Roman de guerre écrit à la première personne, Yellow birds n’est pas pour autant un récit autobiographique, même si Kevin Powers a combattu comme Bartle, son personnage principal, en Irak en 2004. « J’avais besoin de mettre ma propre histoire à distance pour aboutir à un livre plus éclairant et riche de sens », écrit-il.

Et pour donner toute sa profondeur au récit, Kevin Powers opte pour une structure narrative où alternent passé en Irak et présent aux États-Unis, une construction qui permet au lecteur de (re-)vivre ces souvenirs aux côtés de Bartle. Nulle sympathie pour le diable, mais une totale empathie pour ce jeune soldat vivant avec la mort, seul survivant d’entre les morts.

« Dire ce qui s’est passé, raconter les simples faits, l’enchaînement chronologique des événements, passerait pour une sorte de trahison. Les instants, tels des dominos, s’aligneraient parfaitement, puis se renverseraient sous le poids des causes vagues et incertaines, démontrant ainsi que tout objet est destiné à s’effondrer. Ce n’est pas suffisant de raconter ce qui s’est passé. Tout est arrivé. Tout s’est écroulé. »

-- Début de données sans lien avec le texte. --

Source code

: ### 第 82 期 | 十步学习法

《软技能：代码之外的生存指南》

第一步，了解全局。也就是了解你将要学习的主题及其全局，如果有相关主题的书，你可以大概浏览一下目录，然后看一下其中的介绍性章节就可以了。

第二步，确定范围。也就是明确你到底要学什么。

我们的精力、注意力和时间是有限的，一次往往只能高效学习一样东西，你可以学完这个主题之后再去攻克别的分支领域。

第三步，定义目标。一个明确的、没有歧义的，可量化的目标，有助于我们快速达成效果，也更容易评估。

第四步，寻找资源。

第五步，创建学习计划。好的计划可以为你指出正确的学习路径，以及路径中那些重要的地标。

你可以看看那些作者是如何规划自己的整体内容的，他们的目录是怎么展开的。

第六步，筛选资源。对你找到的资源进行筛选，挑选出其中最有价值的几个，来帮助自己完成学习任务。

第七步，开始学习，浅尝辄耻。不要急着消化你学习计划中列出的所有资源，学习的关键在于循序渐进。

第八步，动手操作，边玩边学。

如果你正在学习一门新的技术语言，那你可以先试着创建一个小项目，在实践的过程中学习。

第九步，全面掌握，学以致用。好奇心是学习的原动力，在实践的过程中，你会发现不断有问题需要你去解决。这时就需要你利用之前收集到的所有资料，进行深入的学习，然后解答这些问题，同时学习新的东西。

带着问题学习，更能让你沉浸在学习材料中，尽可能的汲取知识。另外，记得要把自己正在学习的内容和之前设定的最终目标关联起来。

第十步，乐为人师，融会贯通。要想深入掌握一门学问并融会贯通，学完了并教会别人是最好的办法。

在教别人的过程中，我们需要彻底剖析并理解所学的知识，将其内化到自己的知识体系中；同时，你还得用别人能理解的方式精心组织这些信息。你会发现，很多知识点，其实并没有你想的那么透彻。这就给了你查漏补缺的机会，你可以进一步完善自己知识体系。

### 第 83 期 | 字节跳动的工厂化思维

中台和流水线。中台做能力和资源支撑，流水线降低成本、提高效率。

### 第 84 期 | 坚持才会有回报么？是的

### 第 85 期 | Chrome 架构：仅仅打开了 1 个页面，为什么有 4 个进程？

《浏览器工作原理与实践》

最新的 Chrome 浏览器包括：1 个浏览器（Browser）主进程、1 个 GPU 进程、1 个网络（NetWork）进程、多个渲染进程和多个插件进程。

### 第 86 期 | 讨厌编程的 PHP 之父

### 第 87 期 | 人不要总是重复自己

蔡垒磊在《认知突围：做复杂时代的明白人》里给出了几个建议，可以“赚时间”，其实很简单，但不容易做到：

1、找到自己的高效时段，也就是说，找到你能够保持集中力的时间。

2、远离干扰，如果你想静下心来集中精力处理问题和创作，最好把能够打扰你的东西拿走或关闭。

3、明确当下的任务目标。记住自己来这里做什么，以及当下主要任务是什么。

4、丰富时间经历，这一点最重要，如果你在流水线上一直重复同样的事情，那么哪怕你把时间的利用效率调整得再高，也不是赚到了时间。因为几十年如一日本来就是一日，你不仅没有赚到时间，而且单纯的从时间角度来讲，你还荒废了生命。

Rares sont les récits de guerre publiés en France (à l’exception notable des éditions Nimrod, maison d’édition de grande qualité, qui s’en est fait une spécialité en publiant notamment les récits des anciens Navy SEALs Marcus Luttrell et de Chris Kyle) comme si le genre rebutait les éditeurs alors qu’au cinéma de grands cinéastes ont parfois signé leurs meilleurs films dans ce genre, de Francis Ford Coppola à Michael Cimino en passant par Stanley Kubrick, Steven Spielberg, Ridley Scott, Clint Eastwood, Oliver Stone, ou encore Terrence Malick.

Yellow birds n’est pas seulement un grand roman de guerre. Pour un premier roman c’est un coup de maître. La première œuvre d’un grand écrivain.

Yellow birds de Kevin Powers, traduit de l’anglais (États-Unis) par Emmanuelle et Philippe Aronson, Le Livre de Poche, avril 2014.